Promotional imageof the Unite! Seed Fund call for Teachers
Promotional imageof the Unite! Seed Fund call for Teachers
3rd Call for Unite! Seed Fund for Teaching & Learning’ launched!
Promotional imageof the Unite! Seed Fund call for Teachers
Based on the enthusiastic response and significant number of applications received in the last call, Unite! is launching a special call for proposals for Unite! Seed Fund measure in ‘Teaching and Learning in Unite! Focus Areas’. The call is open from 15 June until 31 August 2024.

This special call is envisioned for setting up joint and collaborative teaching formats in Unite! Focus Areas, particularly exchange modules for the Master level. The Unite! university alliance invites teaching staff, teaching, and learning units to send proposals of collaborative projects, involving as many Unite! universities as possible. The current application call is open from 15 June until 31 August 2024.

The call aims to fund innovation and collaboration in Teaching and Learning in Unite! in the following focus areas:

  • Sustainable Cities and Water (incl. Resilient Cities and Climate Change)
  • Engineering Biology (incl. Biotechnology)
  • Space
  • Cybersecurity
  • Artificial Intelligence
  • Industry 4.0
  • Energy
  • Entrepreneurship

The funding is open to subjects and topics related to the focus areas mentioned above and is aimed at in-person, hybrid, and/or purely digital formats.

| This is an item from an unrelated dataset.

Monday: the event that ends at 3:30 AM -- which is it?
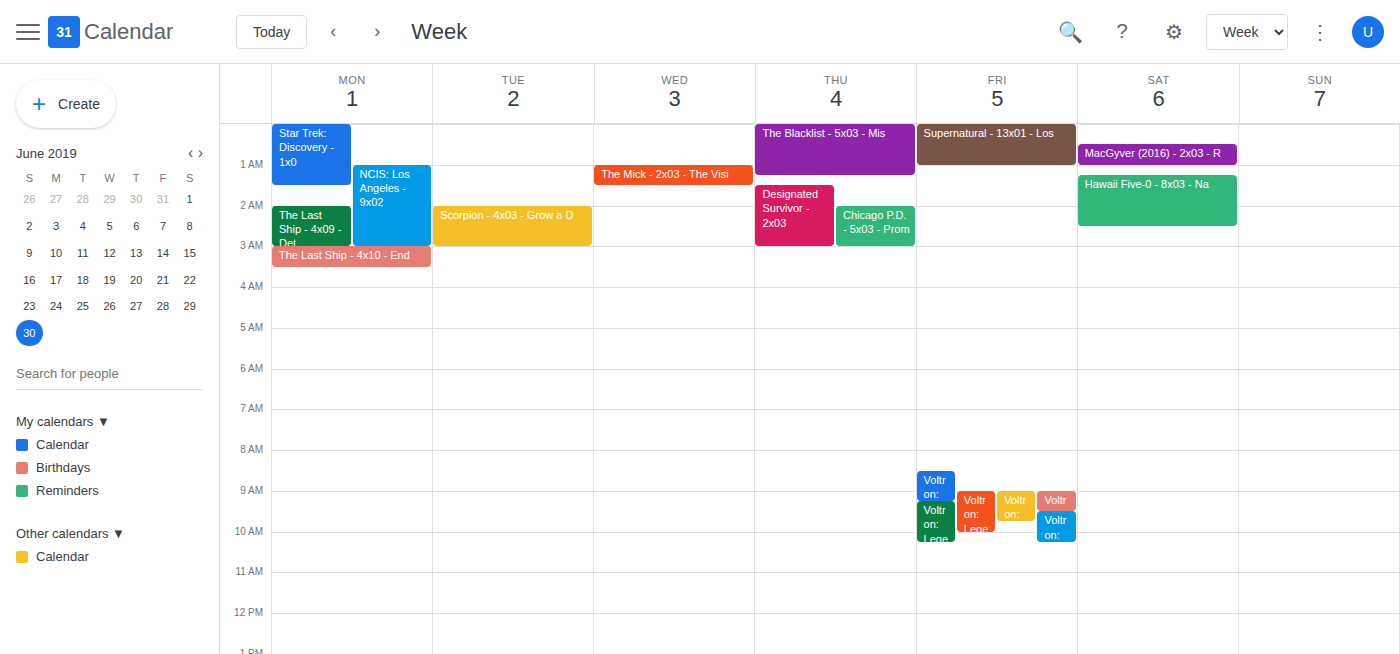
"The Last Ship - 4x10 - End"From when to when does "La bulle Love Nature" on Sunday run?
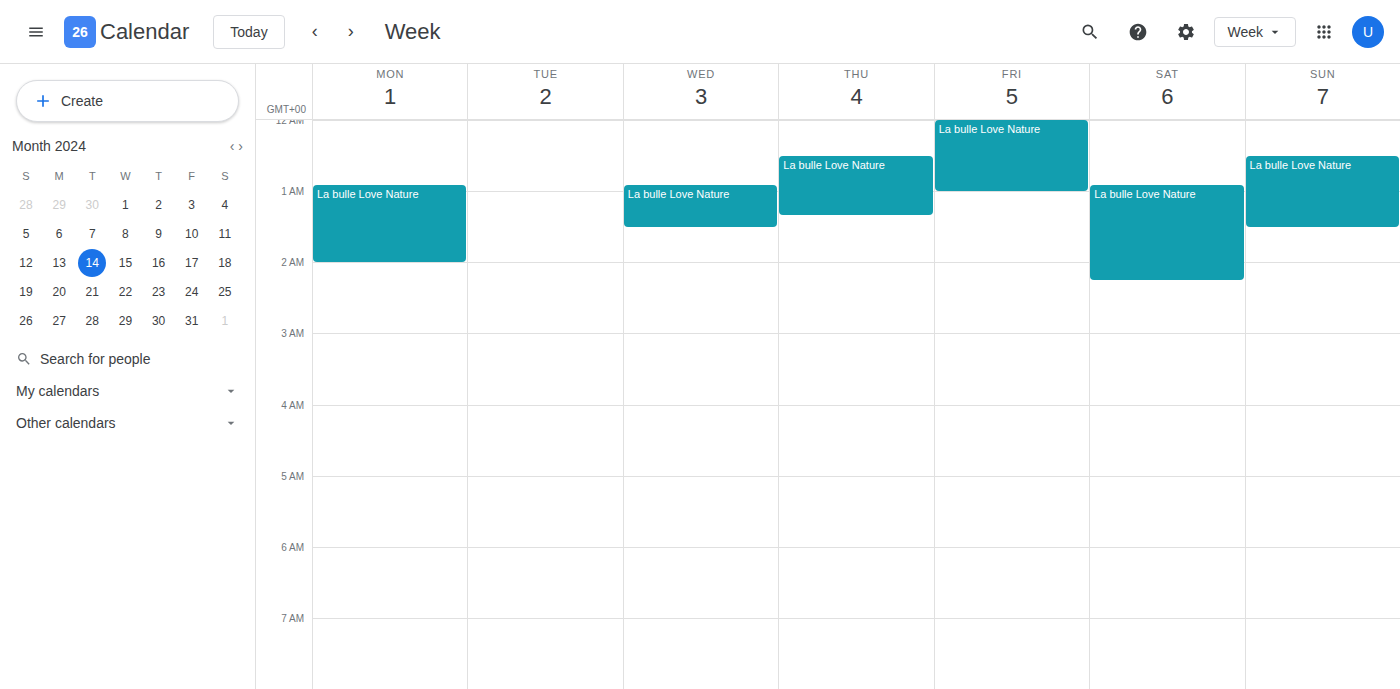
00:30 to 01:30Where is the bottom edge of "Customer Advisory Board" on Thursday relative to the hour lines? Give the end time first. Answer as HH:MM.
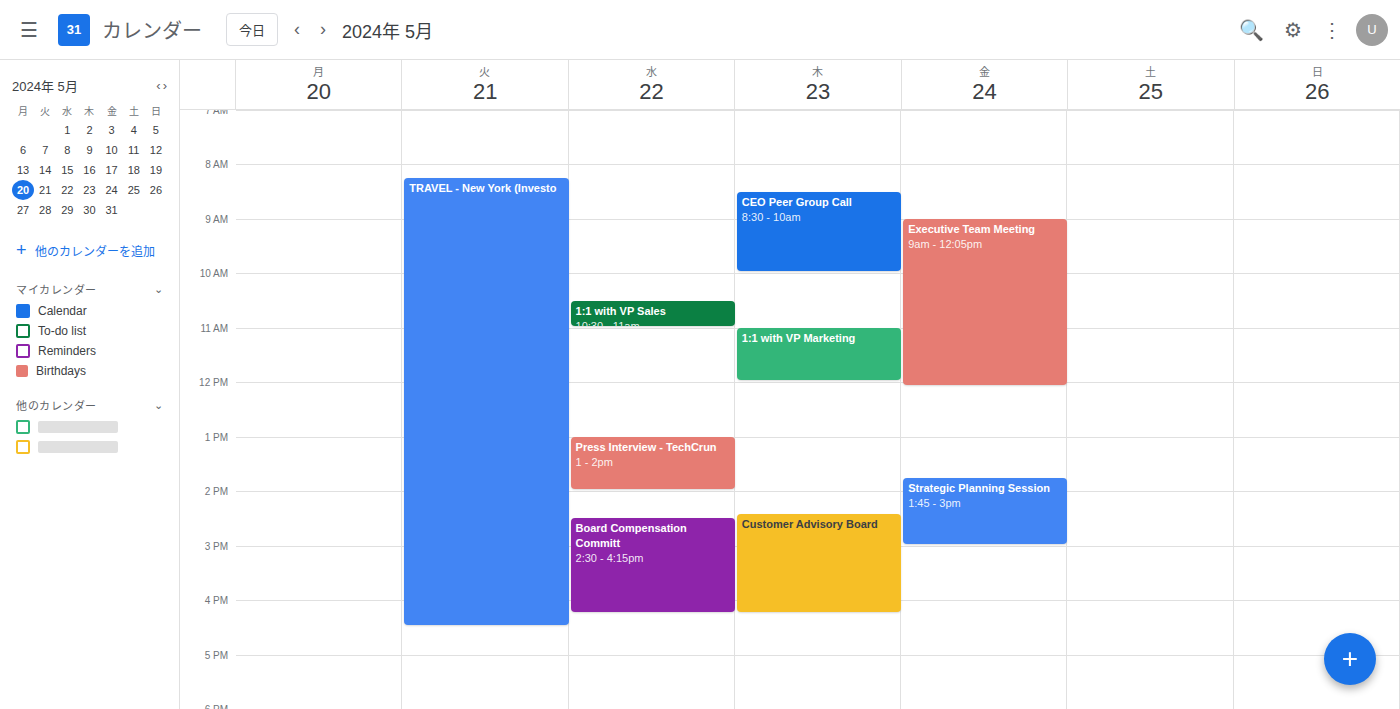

The objective of this call is to foster the creation of exchange modules within Unite!, i.e. academic programmes that allow students to study at another Unite! university – or at several other Unite! universities – for a certain period, thereby enhancing sustainable student mobility.

This call of the seed fund intends to support the creation of exchange modules – either entirely new or based on preexisting courses – amongst Unite! members, limited to the Unite! focus areas only. These can address, e.g., innovative teaching and learning formats (e.g. COIL, VECP, etc.) intercultural or international learning environments or co-creation of course modules through teaching collaboration, etc.